Kavanagh Joanne E, Hearn Andrew P, Jackson David J
King's College Hospital, Denmark Hill, London, UK.
Asthma UK Centre, School of Immunology and Microbial Sciences, King's College London, London, UK.
Breathe (Sheff). 2021 Dec;17(4):210144. doi: 10.1183/20734735.0144-2021.
There are now several monoclonal antibody (mAb) therapies ("biologics") available to treat severe asthma. Omalizumab is an anti-IgE mAb and is licensed in severe allergic asthma. Current evidence suggests it may decrease exacerbations by augmenting deficient antiviral immune responses in asthma. Like all other biologics, clinical efficacy is greatest in those with elevated T2 biomarkers. Three biologics target the interleukin (IL)-5-eosinophil pathway, including mepolizumab and reslizumab that target IL-5 itself, and benralizumab that targets the IL-5 receptor (IL-5R-α). These drugs all reduce the exacerbation rate in those with raised blood eosinophil counts. Mepolizumab and benralizumab have also demonstrated steroid-sparing efficacy.
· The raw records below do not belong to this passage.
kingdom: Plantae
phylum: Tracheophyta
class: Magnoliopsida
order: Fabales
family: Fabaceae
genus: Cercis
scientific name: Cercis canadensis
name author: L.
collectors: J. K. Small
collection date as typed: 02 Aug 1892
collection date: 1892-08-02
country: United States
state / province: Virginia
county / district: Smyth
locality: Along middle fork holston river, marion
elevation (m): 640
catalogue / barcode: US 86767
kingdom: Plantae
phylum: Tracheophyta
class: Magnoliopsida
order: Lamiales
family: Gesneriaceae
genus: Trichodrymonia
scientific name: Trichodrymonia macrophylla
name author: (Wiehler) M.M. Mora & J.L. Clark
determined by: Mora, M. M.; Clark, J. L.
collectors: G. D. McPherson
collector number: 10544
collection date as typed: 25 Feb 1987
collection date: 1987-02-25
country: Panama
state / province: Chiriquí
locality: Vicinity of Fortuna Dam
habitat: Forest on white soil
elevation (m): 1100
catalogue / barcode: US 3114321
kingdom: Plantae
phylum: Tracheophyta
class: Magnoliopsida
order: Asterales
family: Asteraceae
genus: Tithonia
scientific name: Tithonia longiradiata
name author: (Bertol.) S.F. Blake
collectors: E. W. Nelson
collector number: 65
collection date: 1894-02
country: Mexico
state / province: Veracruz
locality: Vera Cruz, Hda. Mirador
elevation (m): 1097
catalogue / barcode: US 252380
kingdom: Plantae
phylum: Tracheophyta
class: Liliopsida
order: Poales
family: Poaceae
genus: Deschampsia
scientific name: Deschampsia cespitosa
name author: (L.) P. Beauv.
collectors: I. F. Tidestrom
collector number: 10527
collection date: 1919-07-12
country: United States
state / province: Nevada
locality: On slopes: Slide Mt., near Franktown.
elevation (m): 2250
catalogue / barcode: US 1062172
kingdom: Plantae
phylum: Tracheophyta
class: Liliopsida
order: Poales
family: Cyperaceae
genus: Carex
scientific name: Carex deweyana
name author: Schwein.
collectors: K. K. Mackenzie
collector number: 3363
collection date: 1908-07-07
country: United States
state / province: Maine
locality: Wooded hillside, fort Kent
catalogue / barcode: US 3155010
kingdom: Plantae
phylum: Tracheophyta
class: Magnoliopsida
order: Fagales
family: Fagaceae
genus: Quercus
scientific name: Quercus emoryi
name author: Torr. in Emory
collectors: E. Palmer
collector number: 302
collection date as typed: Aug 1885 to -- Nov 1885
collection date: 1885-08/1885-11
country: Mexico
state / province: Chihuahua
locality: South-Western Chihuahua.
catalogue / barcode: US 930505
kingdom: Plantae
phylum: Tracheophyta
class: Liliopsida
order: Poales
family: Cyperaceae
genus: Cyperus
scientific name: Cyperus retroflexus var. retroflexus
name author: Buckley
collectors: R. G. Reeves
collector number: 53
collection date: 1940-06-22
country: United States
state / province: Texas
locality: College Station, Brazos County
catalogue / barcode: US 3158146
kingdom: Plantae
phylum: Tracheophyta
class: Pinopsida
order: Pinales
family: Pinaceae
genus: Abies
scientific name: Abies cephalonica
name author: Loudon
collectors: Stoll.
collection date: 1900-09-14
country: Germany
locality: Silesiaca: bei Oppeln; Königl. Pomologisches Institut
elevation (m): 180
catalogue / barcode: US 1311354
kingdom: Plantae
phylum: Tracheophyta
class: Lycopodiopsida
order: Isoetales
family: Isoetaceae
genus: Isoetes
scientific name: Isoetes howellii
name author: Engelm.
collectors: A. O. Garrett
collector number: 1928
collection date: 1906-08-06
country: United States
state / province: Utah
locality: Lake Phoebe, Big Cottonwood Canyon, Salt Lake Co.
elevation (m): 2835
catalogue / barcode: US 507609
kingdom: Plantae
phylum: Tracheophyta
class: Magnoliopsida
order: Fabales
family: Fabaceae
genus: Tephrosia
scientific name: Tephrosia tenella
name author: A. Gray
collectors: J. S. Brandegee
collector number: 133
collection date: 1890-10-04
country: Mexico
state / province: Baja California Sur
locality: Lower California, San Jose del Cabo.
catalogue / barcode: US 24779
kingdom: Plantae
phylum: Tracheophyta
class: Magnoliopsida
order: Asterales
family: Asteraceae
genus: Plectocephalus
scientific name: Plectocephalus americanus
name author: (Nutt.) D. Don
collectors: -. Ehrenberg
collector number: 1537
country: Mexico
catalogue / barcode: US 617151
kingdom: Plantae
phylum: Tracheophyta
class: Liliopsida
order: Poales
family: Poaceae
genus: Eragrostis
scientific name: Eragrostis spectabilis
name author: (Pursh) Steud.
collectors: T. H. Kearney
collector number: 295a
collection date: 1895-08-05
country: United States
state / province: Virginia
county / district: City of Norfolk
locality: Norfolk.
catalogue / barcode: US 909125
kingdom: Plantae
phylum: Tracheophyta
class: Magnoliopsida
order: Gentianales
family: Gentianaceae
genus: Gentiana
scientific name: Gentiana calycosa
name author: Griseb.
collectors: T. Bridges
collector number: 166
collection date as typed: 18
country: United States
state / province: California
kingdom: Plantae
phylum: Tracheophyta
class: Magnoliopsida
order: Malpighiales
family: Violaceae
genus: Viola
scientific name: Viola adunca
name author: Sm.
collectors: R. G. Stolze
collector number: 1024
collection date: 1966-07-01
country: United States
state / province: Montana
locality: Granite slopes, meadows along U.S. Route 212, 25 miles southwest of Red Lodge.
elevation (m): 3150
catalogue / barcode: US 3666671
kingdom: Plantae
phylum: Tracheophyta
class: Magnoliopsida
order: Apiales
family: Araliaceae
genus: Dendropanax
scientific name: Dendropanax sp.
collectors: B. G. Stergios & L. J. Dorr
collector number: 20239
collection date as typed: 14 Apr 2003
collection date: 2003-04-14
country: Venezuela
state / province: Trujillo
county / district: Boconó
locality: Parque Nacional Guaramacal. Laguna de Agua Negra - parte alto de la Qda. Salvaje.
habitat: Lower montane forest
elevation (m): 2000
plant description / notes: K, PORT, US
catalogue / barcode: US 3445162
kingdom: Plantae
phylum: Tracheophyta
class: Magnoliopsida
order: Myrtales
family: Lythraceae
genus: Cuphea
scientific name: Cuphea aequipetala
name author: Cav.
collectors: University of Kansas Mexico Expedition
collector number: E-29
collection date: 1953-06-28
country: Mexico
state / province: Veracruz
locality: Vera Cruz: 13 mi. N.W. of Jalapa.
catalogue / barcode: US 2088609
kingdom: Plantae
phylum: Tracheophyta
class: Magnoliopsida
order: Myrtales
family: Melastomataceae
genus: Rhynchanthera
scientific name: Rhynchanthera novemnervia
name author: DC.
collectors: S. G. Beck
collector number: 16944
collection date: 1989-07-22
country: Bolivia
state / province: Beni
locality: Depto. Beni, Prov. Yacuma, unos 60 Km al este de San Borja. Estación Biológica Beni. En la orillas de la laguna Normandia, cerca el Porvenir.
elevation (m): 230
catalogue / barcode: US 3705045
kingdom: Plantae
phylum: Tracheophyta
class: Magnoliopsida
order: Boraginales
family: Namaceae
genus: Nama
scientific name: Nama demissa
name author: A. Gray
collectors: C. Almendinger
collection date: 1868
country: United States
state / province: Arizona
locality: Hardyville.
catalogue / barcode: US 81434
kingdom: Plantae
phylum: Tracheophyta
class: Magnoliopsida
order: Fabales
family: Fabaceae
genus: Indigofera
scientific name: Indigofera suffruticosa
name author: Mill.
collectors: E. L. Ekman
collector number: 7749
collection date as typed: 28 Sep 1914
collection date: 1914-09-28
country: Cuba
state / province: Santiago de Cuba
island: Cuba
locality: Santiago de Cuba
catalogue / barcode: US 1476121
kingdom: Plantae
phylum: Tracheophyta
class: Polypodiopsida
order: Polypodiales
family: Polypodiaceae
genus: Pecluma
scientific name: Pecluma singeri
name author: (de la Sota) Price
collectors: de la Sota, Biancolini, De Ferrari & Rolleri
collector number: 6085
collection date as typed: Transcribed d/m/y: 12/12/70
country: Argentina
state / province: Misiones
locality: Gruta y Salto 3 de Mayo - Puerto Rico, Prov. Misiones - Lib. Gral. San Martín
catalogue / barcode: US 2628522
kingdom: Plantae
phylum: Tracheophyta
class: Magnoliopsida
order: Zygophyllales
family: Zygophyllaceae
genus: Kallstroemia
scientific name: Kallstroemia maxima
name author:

Reslizumab is the only biologic that is given intravenously rather than by the subcutaneous route. Dupilumab targets the IL-4 receptor and like mepolizumab and benralizumab is effective at reducing exacerbation rate as well as oral corticosteroid requirements. It is also effective for the treatment of nasal polyposis and atopic dermatitis. Tezepelumab is an anti-TSLP (thymic stromal lymphopoietin) mAb that has recently completed phase 3 trials demonstrating significant reductions in exacerbation rate even at lower T2 biomarker thresholds. Many patients with severe asthma qualify for more than one biologic. To date, there are no head-to-head trials to aid physicians in this choice. However, analyses have identified certain clinical characteristics that are associated with superior responses to some therapies. The presence of allergic and/or eosinophilic comorbidities, such as atopic dermatitis, nasal polyposis or eosinophilic granulomatosis with polyangiitis, that may additionally benefit by the choice of biologic should also be taken into consideration, as should patient preferences which may include dosing frequency. To date, all biologics have been shown to have excellent safety profiles.
目前有几种单克隆抗体(mAb)疗法(“生物制剂”)可用于治疗重度哮喘。奥马珠单抗是一种抗IgE单克隆抗体,已获许可用于重度过敏性哮喘。目前的证据表明,它可能通过增强哮喘中不足的抗病毒免疫反应来减少病情加重。与所有其他生物制剂一样,临床疗效在T2生物标志物升高的患者中最为显著。三种生物制剂靶向白细胞介素(IL)-5-嗜酸性粒细胞途径,包括靶向IL-5本身的美泊利单抗和瑞利珠单抗,以及靶向IL-5受体(IL-5R-α)的贝那利珠单抗。这些药物都能降低血液嗜酸性粒细胞计数升高患者的病情加重率。美泊利单抗和贝那利珠单抗也已证明具有节省类固醇的功效。瑞利珠单抗是唯一一种通过静脉注射而非皮下注射给药的生物制剂。度普利尤单抗靶向IL-4受体,与美泊利单抗和贝那利珠单抗一样,在降低病情加重率以及口服皮质类固醇需求方面有效。它对鼻息肉病和特应性皮炎的治疗也有效。tezepelumab是一种抗胸腺基质淋巴细胞生成素(TSLP)单克隆抗体,最近已完成3期试验,结果表明即使在较低的T2生物标志物阈值下,病情加重率也显著降低。许多重度哮喘患者符合使用不止一种生物制剂的条件。迄今为止,尚无直接比较的试验来帮助医生做出这种选择。然而,分析已经确定了某些与对某些疗法的更好反应相关的临床特征。还应考虑是否存在过敏性和/或嗜酸性粒细胞合并症,如特应性皮炎、鼻息肉病或嗜酸性肉芽肿性多血管炎,选择生物制剂可能会使其额外受益,患者的偏好也应考虑在内,这可能包括给药频率。迄今为止,所有生物制剂都已显示出优异的安全性。